There are further ways to understand the model.

plot(Boston$lstat, Boston$medv) # visualize the relationship between indep and dep variable
abline(lm.fit, col="red", lw=2) # visualize the fit

par(mfrow=c(2,2))
plot(lm.fit) # see the diagnostic plots

predict(lm.fit, data.frame(lstat=c(5,10,15)), interval = "confidence") # predict for three new neighborhoods including confints
##        fit      lwr      upr
## 1 29.80359 29.00741 30.59978
## 2 25.05335 24.47413 25.63256
## 3 20.30310 19.73159 20.87461
plot(hatvalues(lm.fit)) # Leverage statistics can be computed for our predictors with hatvalues()
which.max(hatvalues(lm.fit)) # find the observation with the largest leverage
## 375 
## 375

In summary, we can conclude the following. There is an obvious relationship between the independent variable (household status) and the dependent variable (median house value). Both the F-stat for the whole model and t-stat for the predictor are significant, the predictor helps to explain more than 50% of the variance in the target variable. The median house price is around $34500, on average it dercreases by $950 with one percent increase of households with low socio-economical status. For more than 30% it virtually becomes $0 (the model does not extrapolate well for these unobserved values). Both simple plot and residual plot suggest that the relationship is rather non-linear. Consequences: prediction could be improved with additional non-linear terms, assumptions are violated, estimations do not have to be perfect (namely p-values, confidence intervals).

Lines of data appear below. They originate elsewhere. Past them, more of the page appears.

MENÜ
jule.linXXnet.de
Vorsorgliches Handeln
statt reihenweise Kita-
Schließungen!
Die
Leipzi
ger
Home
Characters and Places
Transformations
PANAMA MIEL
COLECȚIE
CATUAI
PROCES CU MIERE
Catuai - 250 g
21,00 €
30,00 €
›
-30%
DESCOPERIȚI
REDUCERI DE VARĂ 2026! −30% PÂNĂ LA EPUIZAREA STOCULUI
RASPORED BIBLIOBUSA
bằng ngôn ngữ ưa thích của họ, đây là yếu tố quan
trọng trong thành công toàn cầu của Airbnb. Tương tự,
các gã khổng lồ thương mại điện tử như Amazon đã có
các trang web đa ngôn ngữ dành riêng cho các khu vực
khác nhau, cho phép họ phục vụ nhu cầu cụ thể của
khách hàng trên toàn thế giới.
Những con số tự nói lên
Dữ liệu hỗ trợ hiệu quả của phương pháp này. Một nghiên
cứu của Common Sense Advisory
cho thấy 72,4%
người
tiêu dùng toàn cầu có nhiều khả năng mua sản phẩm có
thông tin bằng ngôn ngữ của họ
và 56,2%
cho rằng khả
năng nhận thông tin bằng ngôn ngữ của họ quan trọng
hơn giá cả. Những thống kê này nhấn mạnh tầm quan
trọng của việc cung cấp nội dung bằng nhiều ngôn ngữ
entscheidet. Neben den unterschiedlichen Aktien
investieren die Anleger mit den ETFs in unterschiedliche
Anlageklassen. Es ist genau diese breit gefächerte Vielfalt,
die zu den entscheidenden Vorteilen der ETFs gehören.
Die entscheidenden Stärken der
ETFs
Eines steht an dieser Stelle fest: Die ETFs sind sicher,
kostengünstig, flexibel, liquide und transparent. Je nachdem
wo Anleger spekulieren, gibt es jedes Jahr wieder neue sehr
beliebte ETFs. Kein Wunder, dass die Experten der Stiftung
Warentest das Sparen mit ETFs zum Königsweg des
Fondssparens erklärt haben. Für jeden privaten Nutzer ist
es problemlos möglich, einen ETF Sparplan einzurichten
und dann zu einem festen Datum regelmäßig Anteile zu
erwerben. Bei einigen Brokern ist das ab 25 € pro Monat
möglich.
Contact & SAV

Further questions and tasks:

  1. Construct a multiple linear regression model. Start with a full model that deals with all the independent variables. Compare it with the simple model above. Show at least two meaningful ways to compare models of different sizes. Did you improve the simple model?
  2. Propose a linear regression model of the right size. Focus on simple approaches, more advanced methods (shrinkage, etc.) will be practiced during the next lab.